Transcript of proceedings, Commission of Oyer and Terminer, Clonmel, County Tipperary. 9th November 1848. Published by order of the Crown.
THE LORD CHIEF JUSTICE: Thomas Francis Meagher, you have been found guilty by a jury of your peers of the crime of high treason against the Crown and person of Her Most Gracious Majesty Queen Victoria. The law prescribes for this offence the penalty of death. It is my duty to pronounce that sentence upon you.
Before I do so, I offer you the opportunity the court extends to all convicted persons: to address the bench, should you wish to do so, in mitigation of your sentence.
THE PRISONER: My lord, I have nothing to say in mitigation.

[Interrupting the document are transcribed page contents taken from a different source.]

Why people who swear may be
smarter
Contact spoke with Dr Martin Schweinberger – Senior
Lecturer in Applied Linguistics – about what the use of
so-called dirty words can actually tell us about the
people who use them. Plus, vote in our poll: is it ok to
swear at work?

THE LORD CHIEF JUSTICE: You may speak, if you choose, to any matter—
THE PRISONER: I understand the invitation, my lord. I decline it. I am not here to ask mercy. I am here because I led an armed rising against a government that stripped two million people of their land in exchange for the right to starve in a workhouse rather than starve in a ditch. I led it. I am not ashamed of having led it. I regret only that we failed. If there is mitigation to be had from this court, let the court apply it to the men and women of Tipperary who took up arms because the Parliament of the United Kingdom passed the Gregory Clause, and the Gregory Clause took everything from them. They had reasons. I had reasons.
THE LORD CHIEF JUSTICE: The court notes your remarks.
THE PRISONER: Note them carefully.
THE LORD CHIEF JUSTICE: Thomas Francis Meagher. It is the sentence of this court that you be taken from this place to a lawful prison, and from thence to a place of execution, and that you be there hanged by the neck until you be dead. May God have mercy upon your soul.
[The sentence of death was commuted, upon petition by prominent members of the Irish bar and several Liberal members of Parliament, to transportation for life to Van Diemen's Land. Meagher, Smith O'Brien, and eleven others were embarked at Cobh on the 4th of January 1849 aboard the convict ship Swift. The commutation was announced without explanation. Government memoranda released subsequently indicate the principal concern was the making of martyrs.]
Appended note, hand of Charles Trevelyan, Treasury, 12th November 1848:
The commutation is correct. A hanged Meagher is a saint. A transported Meagher is a convict in Van Diemen's Land. He will not be heard from again.